Following on from the previous barre chords lesson 1, today's lesson is the second installment which will focus on suspended barre chord shapes, along with barre chords based upon the C, D & G shape open chords.
Suspended barre chord shapes
let's start off by finishing the E and A shape barre chords. So far we have looked at major, minor, dominant seventh and minor seventh flat five chord shapes, so all we have left are suspended fourth, suspended second, dominant seventh suspended fourth and dominant seventh suspended second. Looking at the chart below you will find all these chords for E and A shapes and thankfully, they are pretty straight forward, with the exception of the suspended fourth A shape chord which has two different fingerings available. I personally use both fingerings depending on the situation, perhaps start off using the first fingering and experiment with the second.
When practicing chord shapes, make sure you also practice changing between them as this tends to be the hardest part, look for songs that use these chords and play along with the music. Some notable songs that use these chords are:
- don't Dream it's Over – Crowded House
- Ticket To Ride – The Beatles
- Jack & Diane – John Mellencamp
- Old Man – Neil Young
C, D & G shape barre chords
Now let's move onto some lesser known and used chords based upon the open chord shapes of C & G. Please take care when attempting these chords as they require a monster stretch and strong fingers. Starting off with the C shape barre chord which is major, barre your first finger across strings one through five, then carefully place your other fingers to make the shape. Moving onto the next shape which is major seventh and is a little easier.
===============
**REQUIRED TASK**
Copy out the barre chord lesson above word for word, from start to finish.

**MATERIAL SUPPLIED**
===============
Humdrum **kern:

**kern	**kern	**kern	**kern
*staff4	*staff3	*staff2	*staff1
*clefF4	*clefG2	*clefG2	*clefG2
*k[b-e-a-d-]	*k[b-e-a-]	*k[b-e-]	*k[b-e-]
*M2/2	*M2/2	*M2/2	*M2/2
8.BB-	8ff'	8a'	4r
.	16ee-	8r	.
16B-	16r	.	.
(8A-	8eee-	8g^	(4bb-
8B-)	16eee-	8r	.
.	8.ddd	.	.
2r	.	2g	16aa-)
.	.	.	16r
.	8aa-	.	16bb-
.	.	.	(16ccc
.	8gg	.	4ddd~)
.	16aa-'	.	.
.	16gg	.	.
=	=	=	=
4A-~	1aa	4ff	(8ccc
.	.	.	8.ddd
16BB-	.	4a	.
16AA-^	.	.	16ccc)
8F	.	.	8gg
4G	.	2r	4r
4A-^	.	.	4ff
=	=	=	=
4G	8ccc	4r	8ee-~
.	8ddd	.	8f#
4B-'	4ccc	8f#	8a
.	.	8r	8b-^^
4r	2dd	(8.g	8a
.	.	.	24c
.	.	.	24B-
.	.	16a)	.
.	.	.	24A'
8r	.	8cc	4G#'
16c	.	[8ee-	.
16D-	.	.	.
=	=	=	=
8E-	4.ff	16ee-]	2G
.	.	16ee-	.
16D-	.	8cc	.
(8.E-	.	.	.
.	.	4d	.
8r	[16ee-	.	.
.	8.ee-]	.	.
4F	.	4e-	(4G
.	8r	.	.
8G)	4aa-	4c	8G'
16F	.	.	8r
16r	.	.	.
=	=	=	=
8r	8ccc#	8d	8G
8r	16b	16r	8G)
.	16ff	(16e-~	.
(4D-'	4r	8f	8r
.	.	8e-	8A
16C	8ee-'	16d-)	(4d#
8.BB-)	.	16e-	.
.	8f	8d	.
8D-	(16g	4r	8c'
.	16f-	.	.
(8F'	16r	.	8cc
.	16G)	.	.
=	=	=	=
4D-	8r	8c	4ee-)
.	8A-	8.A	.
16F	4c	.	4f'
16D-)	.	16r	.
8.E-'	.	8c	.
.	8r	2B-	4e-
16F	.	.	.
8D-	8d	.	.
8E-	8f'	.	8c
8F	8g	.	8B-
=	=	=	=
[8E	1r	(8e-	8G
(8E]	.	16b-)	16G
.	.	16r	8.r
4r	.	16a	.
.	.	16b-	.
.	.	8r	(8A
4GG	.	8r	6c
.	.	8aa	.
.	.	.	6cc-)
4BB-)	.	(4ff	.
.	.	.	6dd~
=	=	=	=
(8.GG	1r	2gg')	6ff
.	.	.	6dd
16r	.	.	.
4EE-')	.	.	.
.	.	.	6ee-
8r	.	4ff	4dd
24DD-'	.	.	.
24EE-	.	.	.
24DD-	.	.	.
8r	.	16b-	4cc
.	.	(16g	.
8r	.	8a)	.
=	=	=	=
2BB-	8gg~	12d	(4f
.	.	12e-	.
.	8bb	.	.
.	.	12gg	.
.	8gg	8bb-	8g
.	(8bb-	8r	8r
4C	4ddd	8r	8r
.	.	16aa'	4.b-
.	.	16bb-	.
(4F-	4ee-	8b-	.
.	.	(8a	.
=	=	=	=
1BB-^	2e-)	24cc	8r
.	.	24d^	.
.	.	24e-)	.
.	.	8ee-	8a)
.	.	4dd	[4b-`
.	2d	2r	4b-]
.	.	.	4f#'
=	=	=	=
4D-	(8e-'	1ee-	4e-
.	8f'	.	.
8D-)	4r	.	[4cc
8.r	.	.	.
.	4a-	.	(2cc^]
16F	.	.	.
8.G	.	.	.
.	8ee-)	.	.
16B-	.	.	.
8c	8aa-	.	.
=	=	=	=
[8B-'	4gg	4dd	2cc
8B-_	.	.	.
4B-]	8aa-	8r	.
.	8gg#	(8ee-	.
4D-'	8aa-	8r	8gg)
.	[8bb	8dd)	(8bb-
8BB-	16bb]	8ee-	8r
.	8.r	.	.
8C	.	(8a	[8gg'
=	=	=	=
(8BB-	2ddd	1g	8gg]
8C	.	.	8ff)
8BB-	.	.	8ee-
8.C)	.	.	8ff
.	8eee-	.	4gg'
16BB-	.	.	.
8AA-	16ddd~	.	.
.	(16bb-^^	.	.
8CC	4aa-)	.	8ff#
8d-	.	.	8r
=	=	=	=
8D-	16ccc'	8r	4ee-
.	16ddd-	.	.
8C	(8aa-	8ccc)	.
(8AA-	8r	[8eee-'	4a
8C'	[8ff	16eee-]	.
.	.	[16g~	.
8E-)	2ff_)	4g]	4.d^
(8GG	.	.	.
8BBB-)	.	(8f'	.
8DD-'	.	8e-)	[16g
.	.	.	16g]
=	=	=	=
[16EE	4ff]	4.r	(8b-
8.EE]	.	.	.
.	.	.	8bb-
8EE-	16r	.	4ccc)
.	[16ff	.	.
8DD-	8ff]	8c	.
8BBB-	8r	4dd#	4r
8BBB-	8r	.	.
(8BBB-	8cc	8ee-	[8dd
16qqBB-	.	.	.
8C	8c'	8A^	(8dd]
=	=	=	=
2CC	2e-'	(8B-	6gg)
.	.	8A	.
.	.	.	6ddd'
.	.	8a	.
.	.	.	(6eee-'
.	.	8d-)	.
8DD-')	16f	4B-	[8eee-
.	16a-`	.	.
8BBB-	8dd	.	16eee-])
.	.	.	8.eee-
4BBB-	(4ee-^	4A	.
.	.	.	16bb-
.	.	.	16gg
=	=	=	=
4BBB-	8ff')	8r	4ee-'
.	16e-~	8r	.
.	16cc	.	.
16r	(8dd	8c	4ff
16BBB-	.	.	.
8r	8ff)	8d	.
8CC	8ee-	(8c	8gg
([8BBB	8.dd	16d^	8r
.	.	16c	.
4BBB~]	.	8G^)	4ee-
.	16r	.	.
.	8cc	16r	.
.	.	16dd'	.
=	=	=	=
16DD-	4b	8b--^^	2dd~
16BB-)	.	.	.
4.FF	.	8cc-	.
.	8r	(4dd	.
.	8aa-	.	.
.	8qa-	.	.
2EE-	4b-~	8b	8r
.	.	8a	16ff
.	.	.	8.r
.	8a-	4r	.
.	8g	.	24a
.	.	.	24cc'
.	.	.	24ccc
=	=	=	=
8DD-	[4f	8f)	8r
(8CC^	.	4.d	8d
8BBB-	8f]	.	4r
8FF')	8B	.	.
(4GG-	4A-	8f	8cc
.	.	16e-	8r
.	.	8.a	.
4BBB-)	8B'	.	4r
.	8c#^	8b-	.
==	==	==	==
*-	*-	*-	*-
===============
**THE RESPONSE**
Following on from the previous barre chords lesson 1, today's lesson is the second installment which will focus on suspended barre chord shapes, along with barre chords based upon the C, D & G shape open chords.
Suspended barre chord shapes
let's start off by finishing the E and A shape barre chords. So far we have looked at major, minor, dominant seventh and minor seventh flat five chord shapes, so all we have left are suspended fourth, suspended second, dominant seventh suspended fourth and dominant seventh suspended second. Looking at the chart below you will find all these chords for E and A shapes and thankfully, they are pretty straight forward, with the exception of the suspended fourth A shape chord which has two different fingerings available. I personally use both fingerings depending on the situation, perhaps start off using the first fingering and experiment with the second.
When practicing chord shapes, make sure you also practice changing between them as this tends to be the hardest part, look for songs that use these chords and play along with the music. Some notable songs that use these chords are:
- don't Dream it's Over – Crowded House
- Ticket To Ride – The Beatles
- Jack & Diane – John Mellencamp
- Old Man – Neil Young
C, D & G shape barre chords
Now let's move onto some lesser known and used chords based upon the open chord shapes of C & G. Please take care when attempting these chords as they require a monster stretch and strong fingers. Starting off with the C shape barre chord which is major, barre your first finger across strings one through five, then carefully place your other fingers to make the shape. Moving onto the next shape which is major seventh and is a little easier.